Fruit infusion and abv%

Information about fruit/vegetable type washes.

Moderator: Site Moderator

Post Reply
aarons8181
Novice
Posts: 25
Joined: Wed Sep 04, 2019 7:55 am

Fruit infusion and abv%

Post by aarons8181 »

If make a spirit and then infuse ex: blueberrys will the infusion reduce the abv% same as if where diluting with water?
User avatar
NZChris
Master of Distillation
Posts: 13125
Joined: Tue Apr 23, 2013 2:42 am
Location: New Zealand

Re: Fruit infusion and abv%

Post by NZChris »

It will be diluted by the amount of water present in the fruit.
aarons8181
Novice
Posts: 25
Joined: Wed Sep 04, 2019 7:55 am

Re: Fruit infusion and abv%

Post by aarons8181 »

Thanks,so the sugar in the fruit will have no change on the abv%?

• [Stored data]:
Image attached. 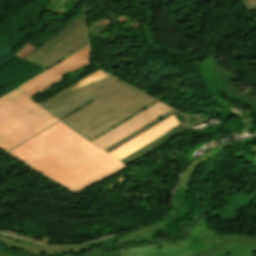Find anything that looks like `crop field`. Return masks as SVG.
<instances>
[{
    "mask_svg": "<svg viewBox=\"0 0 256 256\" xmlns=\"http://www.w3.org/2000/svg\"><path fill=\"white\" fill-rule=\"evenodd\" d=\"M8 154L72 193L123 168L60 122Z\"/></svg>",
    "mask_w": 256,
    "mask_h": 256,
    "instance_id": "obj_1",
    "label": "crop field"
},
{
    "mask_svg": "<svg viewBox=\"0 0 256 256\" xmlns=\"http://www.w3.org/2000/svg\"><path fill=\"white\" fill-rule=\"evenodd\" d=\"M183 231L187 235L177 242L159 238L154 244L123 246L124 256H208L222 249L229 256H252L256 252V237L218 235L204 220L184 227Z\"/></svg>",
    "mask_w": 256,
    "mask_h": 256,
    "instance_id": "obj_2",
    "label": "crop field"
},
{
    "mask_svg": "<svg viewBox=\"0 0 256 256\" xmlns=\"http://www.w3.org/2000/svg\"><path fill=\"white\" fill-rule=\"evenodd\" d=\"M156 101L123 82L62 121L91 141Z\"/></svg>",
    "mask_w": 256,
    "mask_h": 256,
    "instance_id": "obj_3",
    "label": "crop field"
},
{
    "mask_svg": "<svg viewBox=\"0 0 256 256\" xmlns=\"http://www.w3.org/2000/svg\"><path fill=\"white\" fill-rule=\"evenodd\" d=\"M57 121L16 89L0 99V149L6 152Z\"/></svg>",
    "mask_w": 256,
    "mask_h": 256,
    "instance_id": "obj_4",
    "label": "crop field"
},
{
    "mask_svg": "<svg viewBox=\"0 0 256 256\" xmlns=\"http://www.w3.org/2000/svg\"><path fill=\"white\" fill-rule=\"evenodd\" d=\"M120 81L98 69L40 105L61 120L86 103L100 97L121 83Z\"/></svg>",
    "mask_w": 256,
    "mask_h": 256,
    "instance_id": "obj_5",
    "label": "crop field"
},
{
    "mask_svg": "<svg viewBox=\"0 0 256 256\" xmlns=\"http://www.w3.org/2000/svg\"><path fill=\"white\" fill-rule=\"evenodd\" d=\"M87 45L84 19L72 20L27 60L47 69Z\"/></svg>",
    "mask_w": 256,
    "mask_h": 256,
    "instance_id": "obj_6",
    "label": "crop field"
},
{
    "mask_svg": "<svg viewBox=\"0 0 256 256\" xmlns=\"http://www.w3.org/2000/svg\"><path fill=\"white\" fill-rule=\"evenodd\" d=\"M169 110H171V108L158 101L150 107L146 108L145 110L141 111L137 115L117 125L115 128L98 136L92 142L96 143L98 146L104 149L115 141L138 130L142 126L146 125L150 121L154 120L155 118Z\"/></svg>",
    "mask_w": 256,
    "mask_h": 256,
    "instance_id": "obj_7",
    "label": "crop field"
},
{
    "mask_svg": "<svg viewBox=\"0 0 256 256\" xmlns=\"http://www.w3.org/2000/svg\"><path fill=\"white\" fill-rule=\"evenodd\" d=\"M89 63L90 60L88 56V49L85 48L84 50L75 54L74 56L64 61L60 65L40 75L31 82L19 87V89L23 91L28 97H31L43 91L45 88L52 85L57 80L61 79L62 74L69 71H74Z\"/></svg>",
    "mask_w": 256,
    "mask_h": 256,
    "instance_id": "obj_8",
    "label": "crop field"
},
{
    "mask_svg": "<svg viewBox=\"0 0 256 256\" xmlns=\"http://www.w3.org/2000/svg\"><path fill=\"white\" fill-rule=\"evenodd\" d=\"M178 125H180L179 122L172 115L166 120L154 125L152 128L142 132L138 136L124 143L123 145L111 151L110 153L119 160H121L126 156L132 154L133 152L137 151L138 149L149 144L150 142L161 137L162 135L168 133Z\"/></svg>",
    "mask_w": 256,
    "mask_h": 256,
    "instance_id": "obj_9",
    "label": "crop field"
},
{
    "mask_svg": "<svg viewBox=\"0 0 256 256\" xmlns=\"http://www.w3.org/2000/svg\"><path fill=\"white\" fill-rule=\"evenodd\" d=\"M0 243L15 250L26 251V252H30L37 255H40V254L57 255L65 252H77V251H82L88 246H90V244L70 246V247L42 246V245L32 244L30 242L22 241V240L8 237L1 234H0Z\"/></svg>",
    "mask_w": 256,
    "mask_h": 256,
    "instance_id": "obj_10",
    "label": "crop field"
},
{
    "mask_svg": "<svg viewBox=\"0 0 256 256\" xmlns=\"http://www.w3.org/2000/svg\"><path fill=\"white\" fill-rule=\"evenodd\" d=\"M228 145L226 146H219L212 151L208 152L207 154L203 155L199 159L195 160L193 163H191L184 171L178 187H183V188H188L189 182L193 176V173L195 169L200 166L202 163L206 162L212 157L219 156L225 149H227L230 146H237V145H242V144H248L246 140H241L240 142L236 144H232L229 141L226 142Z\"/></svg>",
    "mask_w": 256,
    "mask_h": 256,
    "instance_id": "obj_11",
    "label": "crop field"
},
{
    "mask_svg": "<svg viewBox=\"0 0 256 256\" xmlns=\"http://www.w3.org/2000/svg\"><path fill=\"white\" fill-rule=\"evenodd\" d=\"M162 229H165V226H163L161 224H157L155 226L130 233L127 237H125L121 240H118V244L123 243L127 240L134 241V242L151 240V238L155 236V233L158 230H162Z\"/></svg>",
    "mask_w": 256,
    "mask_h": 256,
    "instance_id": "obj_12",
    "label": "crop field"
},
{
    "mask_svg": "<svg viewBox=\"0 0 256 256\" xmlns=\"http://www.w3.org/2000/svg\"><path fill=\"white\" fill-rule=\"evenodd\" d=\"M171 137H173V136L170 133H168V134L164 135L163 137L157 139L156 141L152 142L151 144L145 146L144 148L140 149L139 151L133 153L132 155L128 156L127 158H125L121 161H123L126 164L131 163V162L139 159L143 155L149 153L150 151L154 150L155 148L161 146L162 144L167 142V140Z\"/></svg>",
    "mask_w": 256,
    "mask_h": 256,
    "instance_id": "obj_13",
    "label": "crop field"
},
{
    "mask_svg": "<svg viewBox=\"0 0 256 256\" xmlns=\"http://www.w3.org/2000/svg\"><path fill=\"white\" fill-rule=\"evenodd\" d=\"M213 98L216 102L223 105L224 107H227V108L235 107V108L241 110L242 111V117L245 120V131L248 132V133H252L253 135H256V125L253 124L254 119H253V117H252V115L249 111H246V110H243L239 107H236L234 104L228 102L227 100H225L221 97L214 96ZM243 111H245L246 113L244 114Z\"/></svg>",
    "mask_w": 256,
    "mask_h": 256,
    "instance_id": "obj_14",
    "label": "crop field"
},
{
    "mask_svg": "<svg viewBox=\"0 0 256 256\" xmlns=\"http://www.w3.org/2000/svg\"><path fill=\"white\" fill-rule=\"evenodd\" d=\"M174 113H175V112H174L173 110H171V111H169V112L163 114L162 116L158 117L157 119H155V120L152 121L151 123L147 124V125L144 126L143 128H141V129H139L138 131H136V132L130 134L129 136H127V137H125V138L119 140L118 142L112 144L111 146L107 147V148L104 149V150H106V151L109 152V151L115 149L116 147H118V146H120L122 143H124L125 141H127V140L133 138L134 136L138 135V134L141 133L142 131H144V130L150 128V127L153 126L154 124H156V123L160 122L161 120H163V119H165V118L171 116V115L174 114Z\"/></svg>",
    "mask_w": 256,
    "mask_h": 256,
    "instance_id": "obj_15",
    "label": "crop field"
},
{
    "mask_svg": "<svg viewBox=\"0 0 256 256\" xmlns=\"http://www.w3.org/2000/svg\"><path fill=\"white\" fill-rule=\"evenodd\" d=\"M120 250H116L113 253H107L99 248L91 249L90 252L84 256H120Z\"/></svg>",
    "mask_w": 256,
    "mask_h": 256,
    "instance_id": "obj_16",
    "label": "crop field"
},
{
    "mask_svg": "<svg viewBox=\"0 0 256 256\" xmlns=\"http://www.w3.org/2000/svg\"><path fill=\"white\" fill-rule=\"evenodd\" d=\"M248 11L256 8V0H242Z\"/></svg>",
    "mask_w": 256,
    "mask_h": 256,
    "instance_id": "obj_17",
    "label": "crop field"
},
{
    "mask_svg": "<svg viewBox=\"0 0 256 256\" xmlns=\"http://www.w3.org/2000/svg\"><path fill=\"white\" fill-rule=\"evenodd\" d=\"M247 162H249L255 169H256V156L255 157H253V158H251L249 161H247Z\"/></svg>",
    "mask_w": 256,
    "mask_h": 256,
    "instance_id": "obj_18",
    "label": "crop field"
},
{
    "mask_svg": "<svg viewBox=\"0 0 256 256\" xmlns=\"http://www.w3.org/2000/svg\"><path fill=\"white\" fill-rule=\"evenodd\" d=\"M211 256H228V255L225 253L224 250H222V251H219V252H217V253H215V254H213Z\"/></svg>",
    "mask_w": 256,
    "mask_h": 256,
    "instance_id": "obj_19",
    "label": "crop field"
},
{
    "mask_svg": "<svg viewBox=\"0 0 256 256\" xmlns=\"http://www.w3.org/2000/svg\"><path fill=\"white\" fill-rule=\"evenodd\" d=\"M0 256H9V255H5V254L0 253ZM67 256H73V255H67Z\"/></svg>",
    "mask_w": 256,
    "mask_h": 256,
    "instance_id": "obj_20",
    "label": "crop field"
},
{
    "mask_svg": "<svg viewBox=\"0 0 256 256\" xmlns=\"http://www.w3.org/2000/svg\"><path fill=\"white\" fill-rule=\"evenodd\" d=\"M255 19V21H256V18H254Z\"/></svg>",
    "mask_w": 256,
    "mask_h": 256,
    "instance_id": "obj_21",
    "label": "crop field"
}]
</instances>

• [Tasks to complete]:
**1.** Do these statements agree with the forum thread on fruit infusion? (a) NZChris says the spirit will be diluted by the amount of water in the fruit. (b) aarons8181 is shown with 100 posts. (c) NZChris gives New Zealand as a location. For each, answer yes or no and quote the words that decide it.
**2.** From the forum thread on fruit infusion, print the part that opens with the words containing "Post by NZChris" and closes with "on the abv%?".

• [Complete answers]:
**1.**
(a) Yes: "It will be diluted by the amount of water present in the fruit."
(b) No: "Posts: 25"
(c) Yes: "Location: New Zealand"

**2.**
Post by NZChris »

It will be diluted by the amount of water present in the fruit.
aarons8181
Novice
Posts: 25
Joined: Wed Sep 04, 2019 7:55 am

Re: Fruit infusion and abv%

Post by aarons8181 »

Thanks,so the sugar in the fruit will have no change on the abv%?